-------- Record set

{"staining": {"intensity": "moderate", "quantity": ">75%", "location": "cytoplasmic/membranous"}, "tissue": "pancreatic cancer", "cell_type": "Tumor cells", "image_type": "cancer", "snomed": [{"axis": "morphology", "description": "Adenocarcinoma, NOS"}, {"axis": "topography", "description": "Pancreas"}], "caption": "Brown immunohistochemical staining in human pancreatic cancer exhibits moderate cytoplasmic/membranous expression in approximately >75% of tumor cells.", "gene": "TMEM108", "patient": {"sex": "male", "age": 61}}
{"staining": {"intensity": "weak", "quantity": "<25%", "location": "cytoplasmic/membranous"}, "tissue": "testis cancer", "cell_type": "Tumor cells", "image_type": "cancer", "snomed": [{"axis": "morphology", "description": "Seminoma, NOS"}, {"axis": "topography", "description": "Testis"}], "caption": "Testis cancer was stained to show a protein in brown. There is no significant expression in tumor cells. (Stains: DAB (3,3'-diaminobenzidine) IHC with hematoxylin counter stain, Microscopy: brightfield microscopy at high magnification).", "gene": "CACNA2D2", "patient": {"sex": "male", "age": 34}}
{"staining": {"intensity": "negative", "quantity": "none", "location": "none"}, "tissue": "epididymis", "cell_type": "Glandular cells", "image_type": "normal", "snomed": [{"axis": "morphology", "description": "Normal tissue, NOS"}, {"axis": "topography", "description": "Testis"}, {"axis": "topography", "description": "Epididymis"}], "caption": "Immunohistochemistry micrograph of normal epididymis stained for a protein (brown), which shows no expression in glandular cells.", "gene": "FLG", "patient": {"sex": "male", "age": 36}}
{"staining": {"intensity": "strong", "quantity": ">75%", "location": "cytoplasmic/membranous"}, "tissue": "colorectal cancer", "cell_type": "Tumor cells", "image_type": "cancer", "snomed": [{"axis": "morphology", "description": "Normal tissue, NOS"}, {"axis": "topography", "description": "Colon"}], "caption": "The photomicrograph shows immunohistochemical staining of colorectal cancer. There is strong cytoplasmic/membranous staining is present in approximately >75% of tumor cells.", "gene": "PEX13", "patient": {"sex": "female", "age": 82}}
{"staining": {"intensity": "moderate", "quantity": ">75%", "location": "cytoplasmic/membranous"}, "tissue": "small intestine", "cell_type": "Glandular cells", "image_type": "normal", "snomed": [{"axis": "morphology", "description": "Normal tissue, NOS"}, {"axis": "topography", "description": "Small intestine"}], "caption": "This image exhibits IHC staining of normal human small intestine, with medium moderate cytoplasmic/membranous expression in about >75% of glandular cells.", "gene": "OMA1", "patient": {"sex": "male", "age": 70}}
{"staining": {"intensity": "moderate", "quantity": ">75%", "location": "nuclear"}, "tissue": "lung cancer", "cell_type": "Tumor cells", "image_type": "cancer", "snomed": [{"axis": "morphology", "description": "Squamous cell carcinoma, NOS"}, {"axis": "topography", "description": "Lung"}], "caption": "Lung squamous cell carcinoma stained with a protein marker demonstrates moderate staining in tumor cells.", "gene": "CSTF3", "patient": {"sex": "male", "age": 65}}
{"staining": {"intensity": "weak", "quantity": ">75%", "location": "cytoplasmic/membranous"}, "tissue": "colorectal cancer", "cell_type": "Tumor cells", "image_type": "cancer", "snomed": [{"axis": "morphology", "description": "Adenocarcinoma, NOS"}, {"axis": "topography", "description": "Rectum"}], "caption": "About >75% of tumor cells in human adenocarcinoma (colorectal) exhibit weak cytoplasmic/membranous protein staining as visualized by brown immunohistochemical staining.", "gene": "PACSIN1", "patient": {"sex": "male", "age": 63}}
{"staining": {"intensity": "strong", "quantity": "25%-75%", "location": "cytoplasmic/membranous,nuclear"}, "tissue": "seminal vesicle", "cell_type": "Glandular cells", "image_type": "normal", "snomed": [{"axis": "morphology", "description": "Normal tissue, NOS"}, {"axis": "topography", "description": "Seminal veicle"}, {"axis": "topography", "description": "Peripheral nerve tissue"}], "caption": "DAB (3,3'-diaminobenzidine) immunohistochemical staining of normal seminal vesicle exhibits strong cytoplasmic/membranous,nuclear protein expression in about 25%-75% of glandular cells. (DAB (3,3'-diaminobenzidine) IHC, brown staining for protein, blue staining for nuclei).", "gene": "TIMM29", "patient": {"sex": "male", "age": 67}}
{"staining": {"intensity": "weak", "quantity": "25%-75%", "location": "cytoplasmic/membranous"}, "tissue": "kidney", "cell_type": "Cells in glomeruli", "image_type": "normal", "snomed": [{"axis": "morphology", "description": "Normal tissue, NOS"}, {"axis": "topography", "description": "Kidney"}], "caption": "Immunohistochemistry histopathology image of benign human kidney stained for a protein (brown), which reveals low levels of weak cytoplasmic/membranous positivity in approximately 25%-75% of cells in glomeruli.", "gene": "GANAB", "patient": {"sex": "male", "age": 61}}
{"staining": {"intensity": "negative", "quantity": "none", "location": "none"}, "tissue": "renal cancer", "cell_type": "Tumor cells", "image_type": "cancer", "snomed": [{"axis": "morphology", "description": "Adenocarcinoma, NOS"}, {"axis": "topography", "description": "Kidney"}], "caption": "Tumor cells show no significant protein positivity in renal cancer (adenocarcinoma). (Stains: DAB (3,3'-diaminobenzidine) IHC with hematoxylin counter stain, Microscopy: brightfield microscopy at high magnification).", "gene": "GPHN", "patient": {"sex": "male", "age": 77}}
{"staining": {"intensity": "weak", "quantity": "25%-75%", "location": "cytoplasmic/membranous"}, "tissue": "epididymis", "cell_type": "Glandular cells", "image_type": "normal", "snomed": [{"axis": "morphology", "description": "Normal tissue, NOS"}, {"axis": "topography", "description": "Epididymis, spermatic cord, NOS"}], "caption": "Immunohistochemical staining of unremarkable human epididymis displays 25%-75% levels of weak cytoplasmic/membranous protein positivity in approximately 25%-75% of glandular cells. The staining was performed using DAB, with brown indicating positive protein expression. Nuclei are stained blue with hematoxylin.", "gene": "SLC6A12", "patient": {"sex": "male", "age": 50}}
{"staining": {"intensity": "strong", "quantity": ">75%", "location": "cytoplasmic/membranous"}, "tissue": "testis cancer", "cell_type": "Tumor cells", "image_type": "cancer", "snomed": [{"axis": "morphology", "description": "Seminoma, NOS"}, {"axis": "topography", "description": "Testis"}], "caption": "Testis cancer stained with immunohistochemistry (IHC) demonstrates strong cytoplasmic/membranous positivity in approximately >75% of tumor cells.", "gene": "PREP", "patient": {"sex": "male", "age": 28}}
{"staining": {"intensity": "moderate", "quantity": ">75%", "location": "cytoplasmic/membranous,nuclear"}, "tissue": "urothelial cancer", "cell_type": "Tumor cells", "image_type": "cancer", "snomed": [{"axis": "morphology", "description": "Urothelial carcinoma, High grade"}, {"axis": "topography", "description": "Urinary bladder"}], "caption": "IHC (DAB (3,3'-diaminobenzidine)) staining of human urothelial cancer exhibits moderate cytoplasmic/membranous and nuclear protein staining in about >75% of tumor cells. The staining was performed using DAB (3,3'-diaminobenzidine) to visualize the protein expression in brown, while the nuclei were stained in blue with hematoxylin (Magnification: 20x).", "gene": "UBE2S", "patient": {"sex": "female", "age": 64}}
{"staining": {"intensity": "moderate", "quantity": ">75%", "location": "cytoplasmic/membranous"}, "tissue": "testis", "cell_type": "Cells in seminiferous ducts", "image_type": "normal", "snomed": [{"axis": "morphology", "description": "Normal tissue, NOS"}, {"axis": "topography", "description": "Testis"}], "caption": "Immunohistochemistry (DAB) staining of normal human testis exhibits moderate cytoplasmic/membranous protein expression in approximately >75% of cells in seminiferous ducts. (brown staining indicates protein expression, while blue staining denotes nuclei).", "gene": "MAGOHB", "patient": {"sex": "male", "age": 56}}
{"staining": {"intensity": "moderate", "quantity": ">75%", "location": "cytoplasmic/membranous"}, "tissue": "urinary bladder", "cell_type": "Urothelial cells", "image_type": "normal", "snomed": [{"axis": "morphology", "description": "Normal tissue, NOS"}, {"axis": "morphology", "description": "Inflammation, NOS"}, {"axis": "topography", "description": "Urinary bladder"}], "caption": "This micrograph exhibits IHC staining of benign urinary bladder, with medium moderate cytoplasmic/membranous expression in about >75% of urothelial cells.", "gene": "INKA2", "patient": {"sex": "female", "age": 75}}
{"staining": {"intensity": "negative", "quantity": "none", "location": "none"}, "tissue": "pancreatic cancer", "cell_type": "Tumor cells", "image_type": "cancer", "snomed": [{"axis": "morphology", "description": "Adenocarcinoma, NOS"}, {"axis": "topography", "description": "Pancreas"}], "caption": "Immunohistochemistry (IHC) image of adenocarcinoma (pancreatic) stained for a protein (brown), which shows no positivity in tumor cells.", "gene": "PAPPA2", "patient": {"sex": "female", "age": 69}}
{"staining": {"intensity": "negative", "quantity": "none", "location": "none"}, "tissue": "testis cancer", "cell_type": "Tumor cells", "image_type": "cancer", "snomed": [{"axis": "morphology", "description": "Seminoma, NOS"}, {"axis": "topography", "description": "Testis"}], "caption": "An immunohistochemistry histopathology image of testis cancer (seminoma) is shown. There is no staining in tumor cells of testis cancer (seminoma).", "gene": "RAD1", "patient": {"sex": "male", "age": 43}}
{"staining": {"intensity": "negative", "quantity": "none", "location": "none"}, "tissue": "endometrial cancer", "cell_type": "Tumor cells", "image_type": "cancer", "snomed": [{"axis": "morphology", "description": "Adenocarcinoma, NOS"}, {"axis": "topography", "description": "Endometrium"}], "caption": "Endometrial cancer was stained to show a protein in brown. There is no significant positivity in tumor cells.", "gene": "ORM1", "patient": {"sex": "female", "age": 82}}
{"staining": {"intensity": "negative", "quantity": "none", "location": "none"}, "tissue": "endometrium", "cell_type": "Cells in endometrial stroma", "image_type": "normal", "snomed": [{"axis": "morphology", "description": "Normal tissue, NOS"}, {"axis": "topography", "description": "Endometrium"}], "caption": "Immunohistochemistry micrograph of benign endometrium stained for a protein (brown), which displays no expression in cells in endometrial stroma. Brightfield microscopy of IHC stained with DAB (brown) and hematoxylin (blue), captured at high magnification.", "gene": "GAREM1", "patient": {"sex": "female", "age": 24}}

----------------

**What you are asked to do**
Could you please retype the lines from the start of the data through the line with "no significant expression", both included, and nothing else?

**Answer to this problem**
{"staining": {"intensity": "moderate", "quantity": ">75%", "location": "cytoplasmic/membranous"}, "tissue": "pancreatic cancer", "cell_type": "Tumor cells", "image_type": "cancer", "snomed": [{"axis": "morphology", "description": "Adenocarcinoma, NOS"}, {"axis": "topography", "description": "Pancreas"}], "caption": "Brown immunohistochemical staining in human pancreatic cancer exhibits moderate cytoplasmic/membranous expression in approximately >75% of tumor cells.", "gene": "TMEM108", "patient": {"sex": "male", "age": 61}}
{"staining": {"intensity": "weak", "quantity": "<25%", "location": "cytoplasmic/membranous"}, "tissue": "testis cancer", "cell_type": "Tumor cells", "image_type": "cancer", "snomed": [{"axis": "morphology", "description": "Seminoma, NOS"}, {"axis": "topography", "description": "Testis"}], "caption": "Testis cancer was stained to show a protein in brown. There is no significant expression in tumor cells. (Stains: DAB (3,3'-diaminobenzidine) IHC with hematoxylin counter stain, Microscopy: brightfield microscopy at high magnification).", "gene": "CACNA2D2", "patient": {"sex": "male", "age": 34}}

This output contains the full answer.